Via OCHA: CERF: Fighting cholera in the Republic of Congo. Excerpt:
The diarrhoea and vomiting started before dawn. By 8 am, 12 year old Steward Okoulokami was weak and losing weight. His panicked father, Dimitri, packed Steward into a canoe and took him to the Congolese capital, Brazzaville.
“In the morning around 8am, when I looked at my son, he had lost a lot of weight and looked like a skeleton,” explains Dimitri. “So I thought, no - I must go to Brazzaville. When we got to Brazzaville, he was hospitalised and we spent 5 days there. On the 6th day we left and now he is alive and in good health.”
Dimitiri and his family live on Isle M'bamou, a large island of 13 villages on the Congo river, not far from the twin capital cities of Brazzaville and Kinshasa. There is no electricity, running water or hospital on the island, so when the cholera outbreak hit, it was devastating. No one knew what it was or where it came from. While Steward survived, his cousin was not so lucky.
“For my nephew, it was a short illness,” explains Dimitiri. “When he started having diarrhoea, we noticed that he became like a skeleton in only half a day. He lasted only one day. By the second night he was dead.”

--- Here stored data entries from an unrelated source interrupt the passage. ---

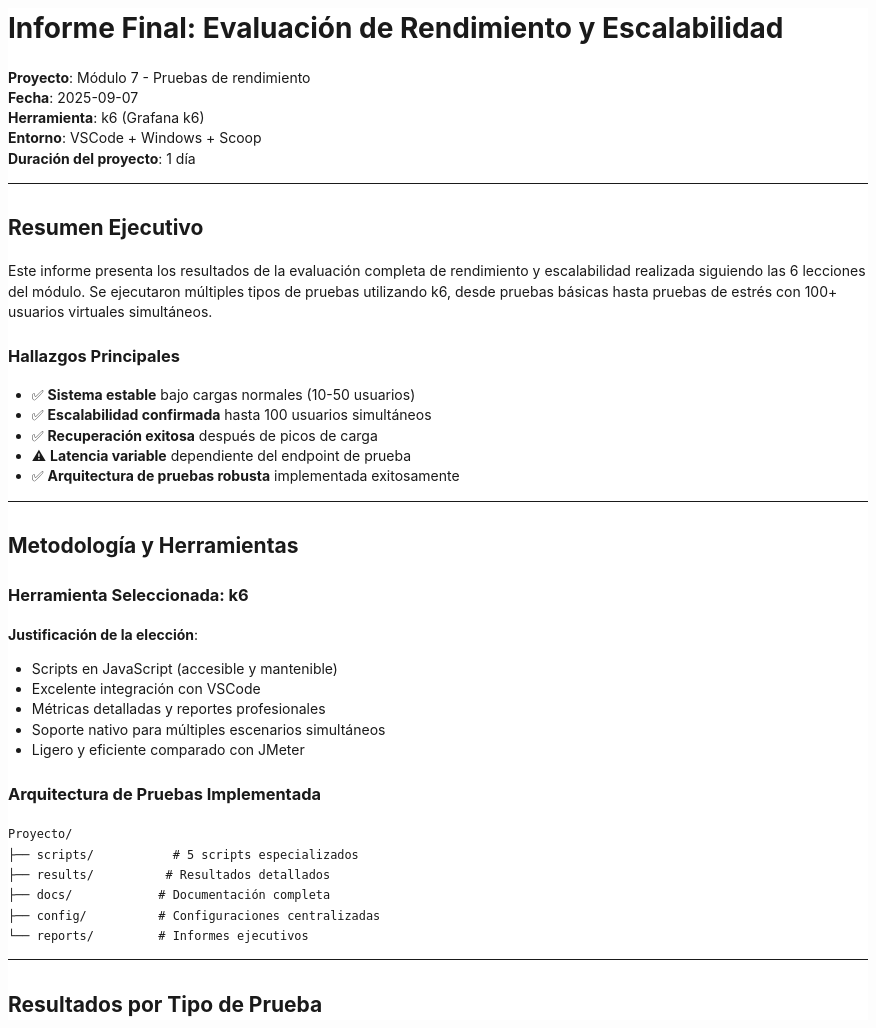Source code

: # Informe Final: Evaluación de Rendimiento y Escalabilidad

**Proyecto**: Módulo 7 - Pruebas de rendimiento  
**Fecha**: 2025-09-07  
**Herramienta**: k6 (Grafana k6)  
**Entorno**: VSCode + Windows + Scoop  
**Duración del proyecto**: 1 día  

---

## Resumen Ejecutivo

Este informe presenta los resultados de la evaluación completa de rendimiento y escalabilidad realizada siguiendo las 6 lecciones del módulo. Se ejecutaron múltiples tipos de pruebas utilizando k6, desde pruebas básicas hasta pruebas de estrés con 100+ usuarios virtuales simultáneos.

### Hallazgos Principales
- ✅ **Sistema estable** bajo cargas normales (10-50 usuarios)
- ✅ **Escalabilidad confirmada** hasta 100 usuarios simultáneos
- ✅ **Recuperación exitosa** después de picos de carga
- ⚠️ **Latencia variable** dependiente del endpoint de prueba
- ✅ **Arquitectura de pruebas robusta** implementada exitosamente

---

## Metodología y Herramientas

### Herramienta Seleccionada: k6
**Justificación de la elección**:
- Scripts en JavaScript (accesible y mantenible)
- Excelente integración con VSCode
- Métricas detalladas y reportes profesionales
- Soporte nativo para múltiples escenarios simultáneos
- Ligero y eficiente comparado con JMeter

### Arquitectura de Pruebas Implementada
```
Proyecto/
├── scripts/           # 5 scripts especializados
├── results/          # Resultados detallados
├── docs/            # Documentación completa
├── config/          # Configuraciones centralizadas
└── reports/         # Informes ejecutivos
```

---

## Resultados por Tipo de Prueba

The cholera outbreak that devastated Isle M'bamou originated in the northern DRC before moving down and across the river into the Republic of Congo. When the outbreak reached Brazzaville, squatter settlements with poor sanitation were the worst hit. Makeshift latrines feed directly into the same stream in which children play and people bathe.
In response, the Central Emergency Response Fund (CERF) allocated US$1.3 million to support the UN Children’s Fund, UNICEF, and the World Health Organization (WHO) in launching a series of initiatives to treat, combat and prevent the disease.